RADIUS was designed in the early 1990s for deployment on trusted internal network segments. UDP's lower overhead suited the limited processing capacity of early Network Access Server hardware. RADIUS also implements its own application-layer retransmission logic, reducing the dependency on TCP's transport-layer guarantees. The design assumption that RADIUS traffic would stay on trusted LAN segments no longer holds in modern distributed network architectures.

Is RADIUS over UDP secure?

RADIUS/UDP has well-documented security weaknesses. Only the User-Password attribute is obfuscated. That obfuscation uses MD5, which is cryptographically broken. All other RADIUS attributes (MAC address, VLAN assignment, NAS IP, user identity in some configurations) are transmitted in plaintext. There is no transport-layer encryption by default. The IETF formally recommends deprecating RADIUS/UDP for deployments where traffic crosses untrusted network segments.

What is RadSec and how does it replace RADIUS/UDP?

RadSec is RADIUS over TLS, defined in RFC 6614, running on TCP port 2083. It replaces the UDP transport with TLS 1.3-encrypted TCP, encrypting all RADIUS attributes in transit and replacing MD5-based shared secrets with mutual certificate authentication.

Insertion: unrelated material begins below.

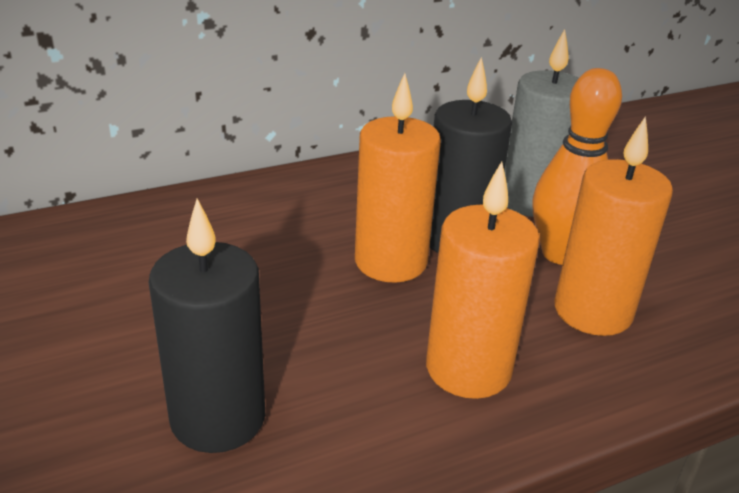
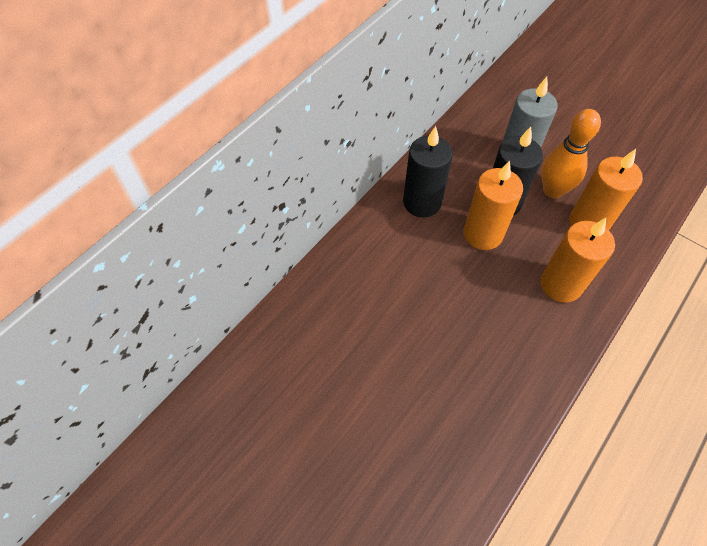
camera: 25 degrees left, 25 degrees up
black candle [148,198,265,453] -> black candle moved to [403,126,453,218]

RadSec eliminates the plaintext attribute exposure, the MD5 weakness, and the UDP packet-loss authentication failures that affect RADIUS/UDP deployments.

What are the legacy RADIUS UDP ports 1645 and 1646?

Ports 1645 and 1646 were used for RADIUS authentication and accounting before IANA formally assigned ports 1812 and 1813 in RFC 2865 (2000). Some Network Access Servers and older RADIUS deployments still default to 1645/1646. The underlying protocol behavior and security characteristics are identical; both use UDP and the same MD5-based obfuscation.

Can RADIUS work over TCP?

Yes. RFC 6613 defines RADIUS over TCP (without TLS), though this is not recommended for production use. The IETF-recommended path for TCP-based RADIUS is RadSec (RFC 6614), which adds TLS encryption to the TCP transport. RADIUS over plain TCP without TLS provides reliable delivery but no encryption advantage over RADIUS/UDP.